The dust on Microsoft’s colossal purchase of video game publisher Activision Blizzard has yet to fully settle. The United States government recently stated that the green light given to this acquisition by a lower-court judge was unjustified. This contention arises from the belief that the judge may have placed excessive trust in Microsoft’s future assurances about the much-loved first-person shooter game, “Call of Duty.”

The merger, valued at a staggering $69 billion and ranking among the largest tech acquisitions of all time, has held the industry’s rapt attention. Its potential repercussions on emerging gaming technologies, especially the burgeoning cloud streaming market that lets players jump into a game immediately without the need for downloads, are being keenly monitored.
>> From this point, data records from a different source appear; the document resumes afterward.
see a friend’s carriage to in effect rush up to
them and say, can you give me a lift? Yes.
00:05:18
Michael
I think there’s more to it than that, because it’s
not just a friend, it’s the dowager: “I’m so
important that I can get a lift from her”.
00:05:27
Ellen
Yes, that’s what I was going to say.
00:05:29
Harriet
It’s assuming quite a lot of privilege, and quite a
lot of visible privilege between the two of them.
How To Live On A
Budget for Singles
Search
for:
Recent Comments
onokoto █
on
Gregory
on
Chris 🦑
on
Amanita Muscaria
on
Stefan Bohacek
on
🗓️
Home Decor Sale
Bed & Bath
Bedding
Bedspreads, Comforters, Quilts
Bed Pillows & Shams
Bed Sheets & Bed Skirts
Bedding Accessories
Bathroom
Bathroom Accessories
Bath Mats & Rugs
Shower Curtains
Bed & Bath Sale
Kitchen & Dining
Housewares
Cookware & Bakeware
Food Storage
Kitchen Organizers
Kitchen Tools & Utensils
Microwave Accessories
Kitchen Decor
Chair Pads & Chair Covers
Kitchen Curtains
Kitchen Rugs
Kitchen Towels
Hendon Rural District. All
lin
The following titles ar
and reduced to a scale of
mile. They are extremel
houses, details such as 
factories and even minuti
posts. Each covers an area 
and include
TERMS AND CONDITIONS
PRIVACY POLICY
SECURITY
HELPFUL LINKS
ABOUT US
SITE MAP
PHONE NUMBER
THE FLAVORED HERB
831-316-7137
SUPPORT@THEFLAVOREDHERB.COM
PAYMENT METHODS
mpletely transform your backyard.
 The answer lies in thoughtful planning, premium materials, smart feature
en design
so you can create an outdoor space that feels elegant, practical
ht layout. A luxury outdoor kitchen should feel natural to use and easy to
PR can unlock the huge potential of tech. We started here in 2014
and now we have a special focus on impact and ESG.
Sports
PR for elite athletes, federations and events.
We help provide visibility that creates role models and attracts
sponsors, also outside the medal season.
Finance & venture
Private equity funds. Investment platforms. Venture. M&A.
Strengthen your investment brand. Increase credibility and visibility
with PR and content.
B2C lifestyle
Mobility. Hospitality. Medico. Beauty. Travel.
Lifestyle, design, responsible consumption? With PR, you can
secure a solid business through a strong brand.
The Federal Trade Commission (FTC) contends that District Judge Jacqueline Scott Corley overstepped her jurisdiction when she decided in July that the last-minute agreements Microsoft entered into with other gaming giants, such as Nintendo and Nvidia, over “Call of Duty” would mitigate concerns about the deal’s competitive nature. The FTC’s repeated attempts to halt the merger through legal action in both its in-house administrative court and the U.S. district court have seen limited success. This has led to doubts about the FTC’s assertive stance toward mergers under Chairperson Lina Khan.

The FTC’s stand in the Ninth Circuit U.S. Court of Appeals panel mirrors its steadfast effort to prevent a merger already approved by the European Union and the United Kingdom. The deal, which closed in October, was only successful after Microsoft proposed numerous deals and compacts to alleviate fears that the merger could harm competition and adversely impact gamers.

Regulatory bodies have voiced concerns that Microsoft’s acquisition of popular Activision games such as “Call of Duty” and “World of Warcraft” would enable it to monopolize the video game publisher space. This monopoly could potentially limit the availability of these games on rival consoles or cloud streaming platforms.

In an effort to assuage regulators, Microsoft has proposed extended contracts to its competitors. These contracts ensure that post-merger, “Call of Duty” will continue to be accessible on their platforms. These provisions have resulted in “Call of Duty” becoming available on rival cloud streaming services like Nvidia for the first time. In further negotiations with UK antitrust officials, Microsoft revised the deal by transferring Activision’s cloud gaming rights to Ubisoft, another industry publishing heavyweight.

However, the FTC maintained on Wednesday that these agreements would still grant Microsoft a monopoly over Activision’s content in other aspects, such as video game subscription services. They argue that while some gamers might benefit, this doesn’t necessarily equate to a pro-competitive move.

Questions remain over whether the last-minute licensing agreements offered by Microsoft in response to regulatory scrutiny have warped the economic landscape in ways that the FTC hasn’t fully reviewed but now has to accept. There is a sense of unease about the validity of the court’s reliance on contracts entered into after the FTC complaint was filed and the impacts of Microsoft’s subsequent actions.